Giorno per giorno – 04 Gennaio 2008

Carissimi,
“Gesù, fissando lo sguardo su di lui, disse: Tu sei Simone, il figlio di Giovanni; ti chiamerai Cefa (che vuol dire Pietro)” (Gv 1,42). È il Vangelo di oggi, che racconta di come Gesù cambiò il nome a Simone. Al loro primo incontro, prima ancora che cominciasse il suo ministero di rabbino itinerante. Matteo porrà questa iniziativa di Gesù, più in là nel tempo, come sua risposta alla confessione di Pietro (Mt 16,18). Qual è il nome che Lui ha in serbo per noi? Edna, l’altro ieri, durante l’ora di catechesi alla chácara di recupero, aveva parlato dell’importanza che i nomi di persona hanno nella cultura ebraica, e non solo, e di come spesso si esprima attraverso essi una preghiera, una consacrazione o un ringraziamento a Dio, un auspicio per il futuro del figlio. Questo aveva portato i ragazzi a parlare del significato che essi scorgono nel loro, di nome, o dell’intenzione che aveva mosso i genitori a chiamarli così, e del rapporto che essi hanno oggi con il nome che si ritrovano. E c’è stato chi ha confessato di sentirsi a suo agio. Come João (Dio-è-benigno), il vecchio Manuel (Dio-con-noi), Lindomar e Vivimar, per l’immagine del mare che il nome evoca. Francisco e Marcos, invece, hanno detto di non riuscire a porsi il problema. Mentre hanno dichiarato di viverlo conflittivamente sia Luciano che Carlos Dionísio. Il primo, perché è stato chiamato così in memoria di un cugino, vissuto pericolosamente e morto ammazzato giovanissimo, il secondo per via di Dioniso, dio del vino. Entrambi hanno detto di annettere un valore di sinistro presagio al nome ricevuto. Eppure, oggi, nonostante quei nomi, anche loro sono qui a cercare di percorrere questa nuova strada. È perché Dio li ama, come ama tutti, al di là dei nomi che si possono avere, anche quelli più pazzi che così spesso si danno qui, cognomi stranieri usati come nomi, scritti come suonano o come l’impiegato dell’anagrafe immagina si scrivano, o pezzi di nome messi insieme, di cui sarebbe arduo tentare di rintracciare il significato originario. Nulla di definitivo è scritto nei nomi, come del resto nelle stelle o nei tarocchi, con cui si pretende imprigionare i destini umani. E magari guadagnare qualcosa sulla pelle dei gonzi che ci credono. Ogni nome è, alla fine, un nome solo: tu sei l’Amato. L’Amata.

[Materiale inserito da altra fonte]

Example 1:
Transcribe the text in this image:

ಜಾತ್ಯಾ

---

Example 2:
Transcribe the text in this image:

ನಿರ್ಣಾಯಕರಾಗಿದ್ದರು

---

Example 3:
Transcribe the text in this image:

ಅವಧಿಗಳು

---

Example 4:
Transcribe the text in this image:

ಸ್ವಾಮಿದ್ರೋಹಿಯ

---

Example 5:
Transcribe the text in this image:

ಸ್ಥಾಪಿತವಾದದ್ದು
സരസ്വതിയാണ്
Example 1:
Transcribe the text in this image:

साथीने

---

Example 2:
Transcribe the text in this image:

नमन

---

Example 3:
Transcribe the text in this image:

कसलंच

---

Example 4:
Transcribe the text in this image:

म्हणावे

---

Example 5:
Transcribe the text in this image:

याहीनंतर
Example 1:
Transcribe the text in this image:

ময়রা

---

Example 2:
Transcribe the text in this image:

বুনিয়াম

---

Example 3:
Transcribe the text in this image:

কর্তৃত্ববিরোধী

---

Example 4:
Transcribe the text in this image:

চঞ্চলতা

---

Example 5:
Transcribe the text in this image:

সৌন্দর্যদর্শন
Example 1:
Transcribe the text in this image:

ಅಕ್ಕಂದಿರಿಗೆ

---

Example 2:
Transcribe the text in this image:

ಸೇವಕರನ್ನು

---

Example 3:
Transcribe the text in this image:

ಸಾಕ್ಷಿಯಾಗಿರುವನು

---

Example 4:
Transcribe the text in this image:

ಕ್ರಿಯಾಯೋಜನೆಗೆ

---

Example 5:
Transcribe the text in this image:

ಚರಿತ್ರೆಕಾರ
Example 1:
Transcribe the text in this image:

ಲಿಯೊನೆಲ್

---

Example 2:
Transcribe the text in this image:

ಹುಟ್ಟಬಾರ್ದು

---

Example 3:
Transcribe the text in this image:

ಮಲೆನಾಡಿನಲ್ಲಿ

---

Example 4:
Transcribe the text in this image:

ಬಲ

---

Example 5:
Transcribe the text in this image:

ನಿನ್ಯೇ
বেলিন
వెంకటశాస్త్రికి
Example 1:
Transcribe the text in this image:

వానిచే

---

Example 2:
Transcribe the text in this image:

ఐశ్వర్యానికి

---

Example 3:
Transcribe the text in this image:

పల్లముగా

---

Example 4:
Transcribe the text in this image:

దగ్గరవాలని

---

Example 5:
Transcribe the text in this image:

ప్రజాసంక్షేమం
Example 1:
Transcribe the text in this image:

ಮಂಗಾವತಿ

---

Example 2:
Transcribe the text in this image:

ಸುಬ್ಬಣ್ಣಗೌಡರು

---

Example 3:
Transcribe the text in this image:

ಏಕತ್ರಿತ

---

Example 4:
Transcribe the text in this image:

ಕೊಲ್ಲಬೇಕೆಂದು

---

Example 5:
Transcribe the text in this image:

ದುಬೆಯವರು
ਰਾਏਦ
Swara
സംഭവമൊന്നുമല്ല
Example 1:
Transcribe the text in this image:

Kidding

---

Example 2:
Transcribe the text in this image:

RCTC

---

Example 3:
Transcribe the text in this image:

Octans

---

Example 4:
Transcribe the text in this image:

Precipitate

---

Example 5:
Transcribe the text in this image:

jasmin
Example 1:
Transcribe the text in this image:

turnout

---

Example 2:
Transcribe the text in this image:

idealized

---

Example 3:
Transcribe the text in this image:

Due sono le nostre memorie di oggi: Angela da Foligno, terziaria francescana, mistica, e Ginepro di Assisi, folle di Cristo.

04_ANGELA_DE_FOLIGNO.JPGAngela era nata a Foligno nel 1248. Nulla conosciamo della famiglia d’origine, né della sua infanzia e giovinezza e neppure degli anni trascorsi con il marito e i tre figli. Con una certa dose di schiettezza sarà lei in seguito a dire: “Sappiate che per tutto il tempo della mia vita ricercai come potessi essere adorata e onorata”. Alcune catastrofi naturali che colpirono Foligno a partire dal 1279, la guerra con Perugia nel 1282, ma soprattutto la figura di un suo concittadino, Pietro Crisci, che aveva rinunciato a tutte le sue ricchezze per vivere come “pazzo” al seguito di Cristo, determinarono, nel 1285, la svolta nella vita della donna. Quando, qualche tempo dopo, il marito e i figli morirono, falciati dalla peste, Angela donò tutte le sue sostanze ai poveri e fu a vivere con una compagna, dedicandosi ad una vita di preghiera e di austerità, e all’assistenza di poveri e ammalati. Attratta dall’ideale di Francesco d’Assisi, nel 1291 entrò a far parte del Terz’Ordine. Fu in quello stesso anno che, durante un pellegrinaggio ad Assisi, Angela ebbe la sua prima sconcertante esperienza mistica, di cui fu testimone un suo parente: fra Arnaldo da Foligno. Il quale la costrinse a raccontare la sua storia. Tra il 1291 e il 1296 Arnaldo trascriverà, traducendolo in latino, il racconto che in dialetto umbro Angela gli farà della sua progressiva esperienza di Dio. Quel Memoriale fa di Angela la più grande o una tra le più grandi mistiche, non solo italiane. La donna morì il 4 gennaio 1309, circondata da numerosi discepoli con i quali aveva istituito, anni prima, un Cenacolo di vita spirituale e di azione sociale.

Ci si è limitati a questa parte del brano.